June 7 2016 by Jenny Wiggins
McAleese to de-list, pursue $26m equity raising after debt deal with
Transport group McAleese will undertake a $26 million capital raising, de-list and sell its Cootes business after striking a complex restructuring deal with Hong Kong’s SC Lowy that will dilute existing shareholders.
After months of delays, McAleese has entered binding agreements with its banks and a consortium led by SC Lowy, which includes Sydney-based investment group Remagen Capital Partners and BlackRock, to recapitalise its stressed balance sheet.
Its shares, which listed at $1.47 more than two years ago but closed at 5.8¢ before trading was halted in March, will reopen on Wednesday.
McAleese will proceed with a $26 million underwritten pro-rate entitlement offer of subordinated, secured convertible notes to shareholders. Existing investors, excluding interests associated with chief executive Mark Rowsthorn, will hold just 42 per cent of issued shares after the equity raising if they take up all their rights.
Mr Rowsthorn, who currently owns 29 per cent of the company, has guaranteed up to $26 million of the group’s debts under a new loan facility.
He will receive a stake of between 22.6 per cent and 65 per cent in McAleese after the equity raising, depending on how many of the existing shareholders participate.
The SC Lowy consortium will receive options entitling it to a 35 per cent stake.
McAleese will pay its financiers $112.3 million in exchange for wiping out some $196 million in existing senior debt.
The payment includes $16 million of cash from McAleese; the consortium’s acquisition of McAleese’s remaining senior debt for $91.3 million; and an additional $5 million payment by McAleese from the sale of its Cootes fuel haulage business.
The company’s Cootes business has struggled since being involved in a fatal accident in Sydney shortly ahead of its float in late 2013.

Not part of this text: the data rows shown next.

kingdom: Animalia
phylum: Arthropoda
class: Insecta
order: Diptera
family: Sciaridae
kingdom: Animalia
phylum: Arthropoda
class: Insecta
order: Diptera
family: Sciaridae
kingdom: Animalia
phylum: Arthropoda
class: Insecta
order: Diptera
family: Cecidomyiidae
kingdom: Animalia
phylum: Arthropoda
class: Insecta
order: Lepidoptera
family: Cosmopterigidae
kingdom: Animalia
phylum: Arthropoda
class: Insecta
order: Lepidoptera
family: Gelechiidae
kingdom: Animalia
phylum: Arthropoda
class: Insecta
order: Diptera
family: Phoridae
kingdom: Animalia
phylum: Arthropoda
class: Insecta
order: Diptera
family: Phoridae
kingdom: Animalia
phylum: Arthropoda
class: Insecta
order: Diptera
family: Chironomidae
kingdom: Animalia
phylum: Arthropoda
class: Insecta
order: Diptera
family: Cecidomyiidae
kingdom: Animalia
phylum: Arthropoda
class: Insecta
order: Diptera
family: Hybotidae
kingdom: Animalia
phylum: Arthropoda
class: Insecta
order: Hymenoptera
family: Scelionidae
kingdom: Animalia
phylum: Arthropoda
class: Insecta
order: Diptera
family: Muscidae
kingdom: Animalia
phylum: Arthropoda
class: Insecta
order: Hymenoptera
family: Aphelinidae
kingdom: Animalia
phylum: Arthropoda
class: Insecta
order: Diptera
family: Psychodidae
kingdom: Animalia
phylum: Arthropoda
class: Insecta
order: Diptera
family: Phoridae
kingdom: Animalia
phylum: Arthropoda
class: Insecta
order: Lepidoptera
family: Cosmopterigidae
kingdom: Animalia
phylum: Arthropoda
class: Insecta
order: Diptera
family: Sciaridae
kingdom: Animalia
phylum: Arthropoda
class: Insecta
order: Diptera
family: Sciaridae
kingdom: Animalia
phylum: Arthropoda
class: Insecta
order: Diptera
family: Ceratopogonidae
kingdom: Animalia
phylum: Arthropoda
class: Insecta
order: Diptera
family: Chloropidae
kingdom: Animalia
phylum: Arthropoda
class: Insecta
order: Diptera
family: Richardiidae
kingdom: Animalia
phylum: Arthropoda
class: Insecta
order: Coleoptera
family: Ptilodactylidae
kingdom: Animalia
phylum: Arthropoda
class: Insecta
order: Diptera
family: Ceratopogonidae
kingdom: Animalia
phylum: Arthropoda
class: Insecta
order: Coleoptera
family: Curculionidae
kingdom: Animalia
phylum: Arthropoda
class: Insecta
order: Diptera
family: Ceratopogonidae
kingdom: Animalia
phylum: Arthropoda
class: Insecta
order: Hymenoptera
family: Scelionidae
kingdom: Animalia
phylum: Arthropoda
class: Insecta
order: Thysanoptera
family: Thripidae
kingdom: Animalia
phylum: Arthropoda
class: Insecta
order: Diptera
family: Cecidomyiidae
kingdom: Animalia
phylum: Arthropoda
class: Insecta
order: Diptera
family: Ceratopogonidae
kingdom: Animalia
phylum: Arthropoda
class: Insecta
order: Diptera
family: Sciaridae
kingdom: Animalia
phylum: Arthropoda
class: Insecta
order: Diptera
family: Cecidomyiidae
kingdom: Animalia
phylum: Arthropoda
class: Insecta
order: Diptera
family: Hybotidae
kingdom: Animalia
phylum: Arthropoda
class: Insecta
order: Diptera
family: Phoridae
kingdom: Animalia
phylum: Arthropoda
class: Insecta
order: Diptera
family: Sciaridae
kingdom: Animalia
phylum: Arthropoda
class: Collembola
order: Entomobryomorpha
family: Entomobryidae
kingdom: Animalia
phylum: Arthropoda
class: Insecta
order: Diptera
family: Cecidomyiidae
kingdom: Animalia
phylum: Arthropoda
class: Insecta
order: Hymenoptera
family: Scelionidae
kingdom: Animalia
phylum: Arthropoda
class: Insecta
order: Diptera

McAleese chairman Don Telford acknowledged that the outcome was “disappointing” for existing debt and equity investors.
McAleese will be delisted but its new board, which will include directors from SC Lowy, will be required to consider re-listing the group 24 months after it is removed from the Australian Securities Exchange.
The debt swap with SC Lowy requires approval from McAleese shareholders. If the swap is not approved, the equity raising will not proceed and the parties will recapitalise the company by other means.
McAleese will remain in exclusive negotiations with SC Lowy until September 24 and will have to pay a break fee if it enters another restructuring deal.
The company plans to hold a general meeting in late August before raising equity.
McAleese, which also issued a trading update, said that market conditions would “remain poor” until the end of June and pressure on margins would continue. The company has been cutting jobs and consolidating properties to reduce costs.